Qui s’intéresse aux modalités du débat public ?
Quand de grands débats comme le débat public nanotechnologies arrivent sur le devant de l’actualité, les polémiques sur la manière dont ils sont organisés vont bon train. Mais quand une proposition de loi visant à « l’organisation du débat public sur les problèmes éthiques et les questions de société » s´invite à l’ordre du jour de l’Assemblée, ça ne semble plus intéresser personne, ou presque. C’est l´association Sciences & Démocratie qui a donné l’alerte et ouvert un débat sur le débat.
- Le champ d’application n’est pas assez large. Certains députés souhaiteraient l’étendre à d’autres questions sociales et sociétales que celles « soulevées par les progrès de la connaissance dans les domaines de la biologie, de la médecine et de la santé » : OGM, déchets radioactifs…
- La forme imposée – états généraux incluant des conférences de citoyens – est trop restrictive. Il y a d’autres manières d’associer le public aux décisions.
- Les conférences de citoyens ne font pas de place aux corps intermédiaires, aux associations, ni à l’Etat. Elles soulèvent d’autre part un certain nombre de questions : comment assurer la représentativité des citoyens et la légitimité du panel ? Comment donner une formation neutre de qualité aux citoyens en quelques jours ?
- L’initiative d’organiser des débats devrait être laissée au Parlement. La CCNE ne présente pas de garantie de neutralité suffisante pour organiser des débats, puisqu’elle doit rendre elle-même des avis.
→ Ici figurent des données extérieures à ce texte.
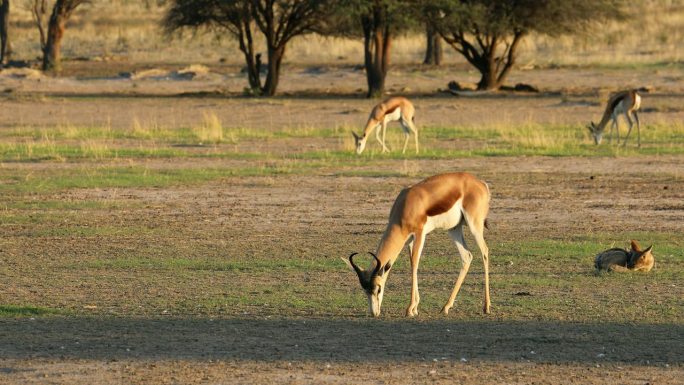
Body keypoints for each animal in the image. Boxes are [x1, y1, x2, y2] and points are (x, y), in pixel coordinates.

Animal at [348, 172, 492, 316]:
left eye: (378, 289)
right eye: (365, 291)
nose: (374, 313)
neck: (406, 204)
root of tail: (480, 183)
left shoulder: (419, 234)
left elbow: (415, 264)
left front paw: (409, 309)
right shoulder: (409, 239)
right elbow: (412, 264)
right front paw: (415, 308)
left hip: (474, 225)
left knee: (485, 251)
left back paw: (486, 307)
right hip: (453, 228)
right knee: (467, 256)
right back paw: (446, 307)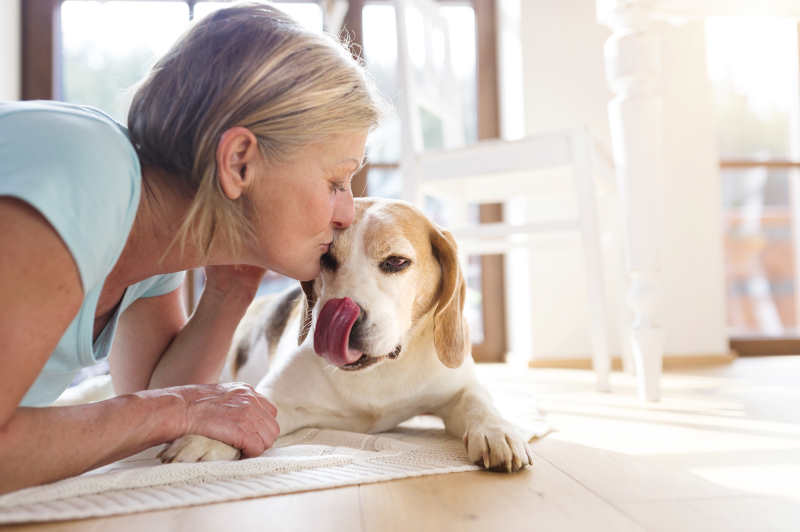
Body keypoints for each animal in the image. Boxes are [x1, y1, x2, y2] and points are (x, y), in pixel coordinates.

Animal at [160, 197, 536, 472]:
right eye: (325, 258)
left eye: (396, 262)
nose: (344, 321)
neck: (382, 370)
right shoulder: (278, 395)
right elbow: (248, 408)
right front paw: (210, 437)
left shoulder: (457, 387)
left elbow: (478, 400)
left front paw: (497, 431)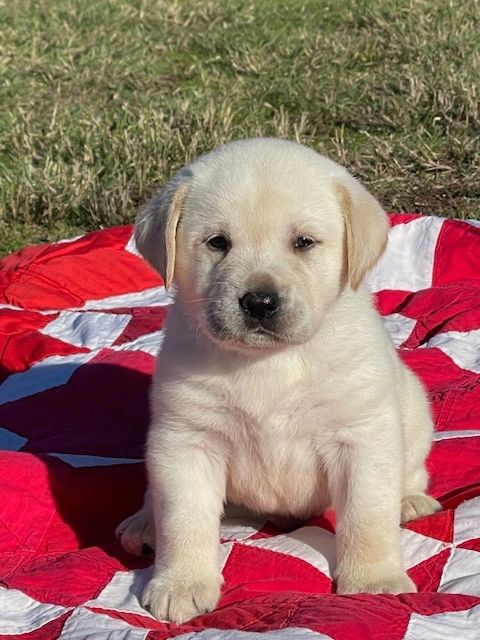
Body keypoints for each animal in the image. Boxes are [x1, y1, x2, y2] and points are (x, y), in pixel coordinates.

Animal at [116, 138, 441, 623]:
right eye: (218, 242)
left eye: (303, 242)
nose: (259, 302)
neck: (267, 362)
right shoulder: (186, 440)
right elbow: (184, 519)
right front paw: (181, 584)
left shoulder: (360, 437)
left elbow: (367, 515)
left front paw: (374, 581)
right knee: (157, 497)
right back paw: (143, 523)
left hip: (414, 409)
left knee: (411, 471)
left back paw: (410, 500)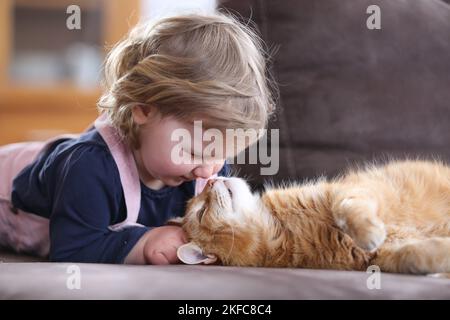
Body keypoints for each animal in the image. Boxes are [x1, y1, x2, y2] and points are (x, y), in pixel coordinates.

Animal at [174, 160, 448, 276]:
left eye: (201, 200)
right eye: (201, 212)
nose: (211, 180)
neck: (285, 230)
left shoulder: (349, 191)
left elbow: (346, 209)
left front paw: (368, 230)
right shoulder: (380, 256)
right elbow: (415, 254)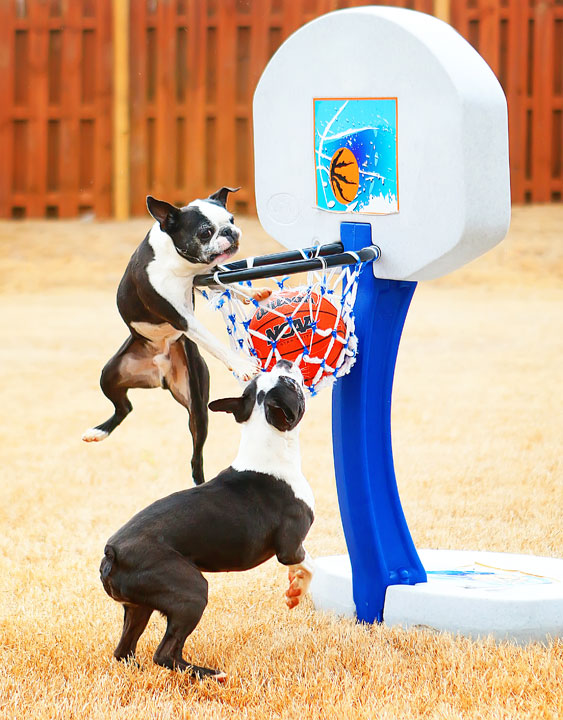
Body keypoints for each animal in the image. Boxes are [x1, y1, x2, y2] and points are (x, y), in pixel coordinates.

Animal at [83, 188, 268, 486]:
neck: (179, 261)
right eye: (205, 232)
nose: (231, 231)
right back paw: (98, 432)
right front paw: (241, 365)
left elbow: (228, 279)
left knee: (188, 447)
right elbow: (214, 341)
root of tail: (159, 371)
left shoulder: (205, 275)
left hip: (197, 404)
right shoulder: (182, 318)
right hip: (109, 375)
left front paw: (254, 291)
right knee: (126, 408)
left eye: (231, 219)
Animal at [99, 360, 316, 680]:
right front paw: (297, 591)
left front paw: (294, 590)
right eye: (290, 383)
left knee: (124, 651)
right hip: (192, 592)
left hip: (139, 606)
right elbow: (310, 564)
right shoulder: (290, 548)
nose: (284, 361)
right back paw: (210, 674)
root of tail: (112, 553)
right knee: (165, 653)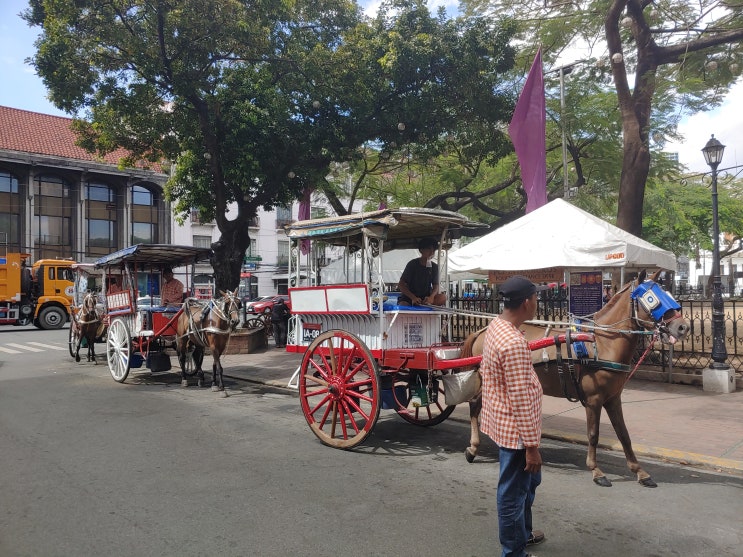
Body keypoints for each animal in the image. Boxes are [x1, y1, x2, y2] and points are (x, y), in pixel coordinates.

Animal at [462, 270, 688, 486]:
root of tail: (482, 330)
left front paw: (639, 471)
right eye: (651, 299)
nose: (682, 327)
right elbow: (593, 435)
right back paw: (473, 447)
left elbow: (623, 434)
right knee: (475, 406)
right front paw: (596, 471)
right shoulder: (594, 400)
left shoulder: (613, 399)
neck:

Et comment va-t-on articuler le CCNE et la CNDP (Commission nationale de débat public) ?
- Il ne faut pas tomber dans une « parodie de démocratie » avec des « citoyens alibi ». Les Etats généraux de 2009 ont été un débat d’experts « dirigeant les débats d’en haut », sans « véritable délibération collective ».
- Elle remet en question le fait que le débat public ne soit envisagé que pour préparer l’examen de projets de loi déjà bien ficelés qui n’autoriseraient plus que des ajustements à la marge.
- Elle met en lumière le fait que cette proposition de loi ne serait là que pour rendre acceptable la suppression prévue de l’obligation de réviser la loi de bioéthique tous les 5 ans et critique le caractère facultatif du débat public.
- Elle regrette que le législateur, en donnant tout pouvoir d’initiative au CCNE (Comité consultatif national d´éthique), n’ait pas laissé de place à l’initiative citoyenne.
- Enfin, sur les modalités du débat, elle ne se satisfait pas du texte qui « en dit trop ou trop peu (…). Ces démarches participatives peuvent présenter des biais de procédures qui en compromettent la régularité. Par exemple, il est possible d´orienter les conclusions des panélistes d´une conférence de citoyens via le choix des formateurs qui leur sont attribués et des personnes qu´elles peuvent consulter. Lors des Etats généraux de la bioéthique 2009, les organisateurs ont fait le choix de ne pas exposer les panélistes aux arguments des militants associatifs, pour éviter que les sentiments qu´ils n´auraient pas manqué d´éprouver lors de ces échanges ne brouillent leur jugement. Ce choix est tout à fait discutable ».